Fine-needle aspirate from patient with intrarenal cytomegalovirus (CMV) infection. A, There are activated and transformed lymphocytes with immature nuclear chromatin and abundant blue cytoplasm that infiltrate the kidney in response to the infection; large granular lymphocytes (NK cells) may be seen as well, but few neutrophils. Similar activated lymphocytes, NK cells, and atypical monocytes can be observed within the peripheral blood. The tubule epithelial cells are virtually never seen to contain CMV inclusions in aspirate material, in contrast to core biopsy specimens. All intrarenal viral infections have a similar appearance, and immunostaining or in situ hybridization is required to identify specific viruses (May-Grunwald Giemsa, original magnification X 80). B, Tubular epithelial cells stained with antibody to CMV immediate and early nuclear proteins in active intrarenal CMV infection. With an immunoalka-line phosphatase method, cytoplasmic and prominent nuclear staining for these early proteins are observed in the tubular epithelium. In very early infection, neutrophils also may have cytoplasmic staining for these proteins (original magnification X 240).

FIGURE 9-16 (see Color Plate)

Numerous eosinophils in an interstitial inflammatory infiltrate.
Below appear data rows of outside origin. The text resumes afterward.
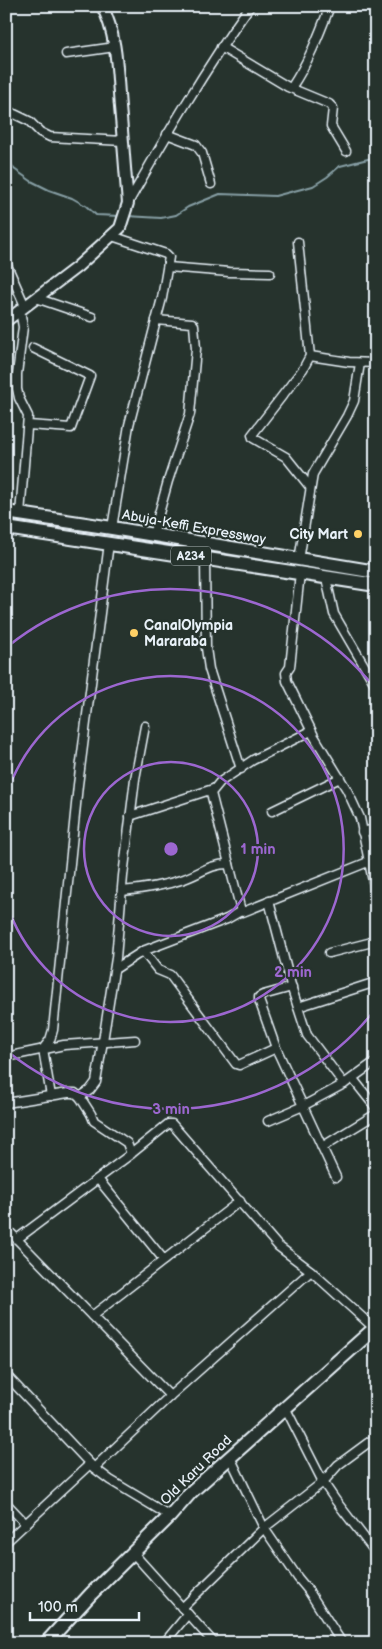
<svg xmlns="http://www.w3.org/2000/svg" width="382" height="1649" font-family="'Balsamiq Sans',sans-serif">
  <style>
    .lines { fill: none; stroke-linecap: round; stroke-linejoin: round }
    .stream { stroke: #879fa5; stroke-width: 2 }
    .minor-casing { stroke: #e8f1f8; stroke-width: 11 }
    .tertiary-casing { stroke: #e8f1f8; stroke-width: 14 }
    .primary-casing { stroke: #e8f1f8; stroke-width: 16 }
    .trunk-casing { stroke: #e8f1f8; stroke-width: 16 }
    .minor { stroke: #26332d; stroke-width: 8 }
    .tertiary { stroke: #26332d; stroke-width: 10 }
    .primary { stroke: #26332d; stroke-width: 12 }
    .trunk { stroke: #26332d; stroke-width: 12 }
    .ring { fill: none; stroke: #9c67d0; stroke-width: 2.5 }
    .poi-dot { fill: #ffd166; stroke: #26332d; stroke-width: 2 }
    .labels { text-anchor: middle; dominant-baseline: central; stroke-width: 4.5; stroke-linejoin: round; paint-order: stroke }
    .shield { fill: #26332d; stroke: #aeb8bb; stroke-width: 1 }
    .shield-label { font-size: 12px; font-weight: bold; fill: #e8f1f8 }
    .street-label { font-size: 14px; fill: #e8f1f8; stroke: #26332d }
    .poi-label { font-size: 14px; font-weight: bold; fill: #e8f1f8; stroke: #26332d; text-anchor: end }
    .centre { fill: #9c67d0; stroke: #26332d; stroke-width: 2.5 }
    .ring-label { font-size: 15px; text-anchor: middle; font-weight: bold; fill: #9c67d0; stroke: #26332d; stroke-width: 4.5; stroke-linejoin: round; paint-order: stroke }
  </style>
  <rect width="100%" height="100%" fill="#26332d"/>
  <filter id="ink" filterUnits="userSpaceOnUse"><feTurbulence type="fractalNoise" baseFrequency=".02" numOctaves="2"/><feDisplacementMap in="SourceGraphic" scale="10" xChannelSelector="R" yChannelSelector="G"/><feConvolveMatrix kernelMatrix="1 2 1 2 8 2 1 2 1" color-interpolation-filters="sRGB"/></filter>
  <g filter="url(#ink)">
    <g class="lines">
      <g class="stream">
        <path d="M6 155 14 169 31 181 49 190 72 198 86 206 96 215 120 216"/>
        <path d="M127 216 161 218 176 215 188 207 220 194 275 196 313 186 327 177 340 166 376 157"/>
      </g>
      <defs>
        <g id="minor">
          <path d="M221 47 288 87 329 104 333 108 331 126 346 151"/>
          <path d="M66 54 115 47"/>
          <path d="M291 88C308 63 319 35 330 6"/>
          <path d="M6 110 29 121 40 132 50 137 123 141"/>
          <path d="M167 134 196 145 202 153 211 184"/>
          <path d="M128 203C166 136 205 69 250 6"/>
          <path d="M112 236 166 254 169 257 162 298 129 425 112 528"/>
          <path d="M298 242 310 356 303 369 252 435 253 438 286 457 310 487"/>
          <path d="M6 263 25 306"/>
          <path d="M168 267 229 272 270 273"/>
          <path d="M36 298 92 317"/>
          <path d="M20 310 23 327 17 374V389L19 398 28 416 20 514"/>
          <path d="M310 356 349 362 376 363"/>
          <path d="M28 425 71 428 90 376 33 348"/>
          <path d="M153 535 168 481 190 414 196 349 194 325 192 323 156 320"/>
          <path d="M205 558 206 648 209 669 241 769"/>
          <path d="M299 560 313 474 347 416 354 401 360 363"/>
          <path d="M300 573 290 667 286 673 287 681 314 736 347 790 360 818 376 896"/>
          <path d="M326 578 334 614 376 686"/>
          <path d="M311 731 253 760 220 782 211 793 241 911 243 912 368 862"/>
          <path d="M272 811 340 778"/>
          <path d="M130 816 213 789"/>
          <path d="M362 832 376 829"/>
          <path d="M122 891C144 889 163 886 184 879 201 873 210 864 229 864"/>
          <path d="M269 901 292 989 307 1035 344 1084"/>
          <path d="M143 951 158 970 170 975 236 1064 239 1065 276 1048"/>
          <path d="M329 953 376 941"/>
          <path d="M115 969 143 951 227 919 241 911"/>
          <path d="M292 987 263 995 259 997V1000L276 1048 336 1177"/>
          <path d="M298 1007 376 982"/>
          <path d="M6 1057 64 1045 135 1040"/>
          <path d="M353 1079 376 1108"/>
          <path d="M51 1096 43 1049 50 1040 53 1030 78 785 109 543"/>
          <path d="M80 1097 90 1090 96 1082 103 1041 116 958 123 876 135 779 145 726"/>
          <path d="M6 1103 68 1093H75L80 1097 91 1114 94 1121 127 1143 131 1154"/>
          <path d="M268 1121 303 1106 344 1084 376 1061"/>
          <path d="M322 1147 376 1114"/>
          <path d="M98 1179 164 1260"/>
          <path d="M6 1228 170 1396"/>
          <path d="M17 1239 131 1154 168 1124H172L278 1246 311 1271 374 1328"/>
          <path d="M92 1316 240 1201"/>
          <path d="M6 1375 94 1468 110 1480 170 1516"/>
          <path d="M285 1407 323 1482 336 1501 376 1553"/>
          <path d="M230 1457 264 1528 298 1578 308 1590 342 1643"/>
          <path d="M94 1468 170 1396 311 1271"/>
          <path d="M6 1503 26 1524"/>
          <path d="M6 1542 90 1464"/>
          <path d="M133 1553 214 1643"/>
          <path d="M182 1608 264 1528 323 1482 338 1465 376 1437"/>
          <path d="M164 1643 188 1614"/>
        </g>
        <path id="tertiary" d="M6 321 77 267 120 228 128 203C125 171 123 139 120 107 117 74 118 37 102 6"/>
        <path id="primary" d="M46 1643 91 1594 170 1516 191 1492 376 1327"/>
        <g id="trunk">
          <path d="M6 512 112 528 376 572"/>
          <path d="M6 528 376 585"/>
        </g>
      </defs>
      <use href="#minor" class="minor-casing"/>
      <use href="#tertiary" class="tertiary-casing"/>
      <use href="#primary" class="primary-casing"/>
      <use href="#trunk" class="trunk-casing"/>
      <use href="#minor" class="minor"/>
      <use href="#tertiary" class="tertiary"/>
      <use href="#primary" class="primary"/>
      <use href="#trunk" class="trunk"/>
    </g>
  </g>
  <g class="ring">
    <circle cx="171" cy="849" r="87"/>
    <path d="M6 796A173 173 0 1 1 6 902"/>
    <path d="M374 1011A260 260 0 0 1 7 1051M7 647A260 260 0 0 1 374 687"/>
  </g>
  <g class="poi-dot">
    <circle cx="358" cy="534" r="5"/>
    <circle cx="134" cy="633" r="5"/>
  </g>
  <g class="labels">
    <rect class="shield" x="171" y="546.5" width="40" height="19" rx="4"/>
    <g class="shield-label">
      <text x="191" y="556">A234</text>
    </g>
    <g class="street-label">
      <text transform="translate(194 527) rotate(10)">Abuja-Keffi Expressway</text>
      <text transform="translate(196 1470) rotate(-44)">Old Karu Road</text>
    </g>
    <g class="poi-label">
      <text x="348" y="534">City Mart</text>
      <text x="144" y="625" text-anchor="start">CanalOlympia<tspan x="144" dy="16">Mararaba</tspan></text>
    </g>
  </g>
  <circle cx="171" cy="849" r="8" class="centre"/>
  <g class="ring-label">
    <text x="258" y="854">1 min</text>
    <text x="293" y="977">2 min</text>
    <text x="171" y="1114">3 min</text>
  </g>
  <rect width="382" height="1649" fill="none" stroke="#26332d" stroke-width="25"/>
  <rect x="12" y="12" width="357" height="1624" fill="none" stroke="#e8f1f8" stroke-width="2" filter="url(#ink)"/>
  <path d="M30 1612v8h109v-8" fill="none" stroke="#e8f1f8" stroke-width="2.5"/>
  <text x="38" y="1612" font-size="15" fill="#e8f1f8" stroke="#26332d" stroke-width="4" paint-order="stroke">100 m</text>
</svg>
Eosinophils may be diffuse within the infiltrate, but may also be clustered, forming "eosinophilic abscesses," as in this area (hematoxylin and eosin, original magnification X 400). Eosinophils may also be demonstrated in the urine sediment. Drugs most commonly producing acute interstitial nephritis as part of a hypersensitivity reaction include: penicillins, sulfonamides, and nonsteroidal antiinflammatory drugs [6]. The patient had recently undergone a course of therapy with methicillin. The interstitial nephritis may be part of a systemic reaction which includes fever, rash, and eosinophilia.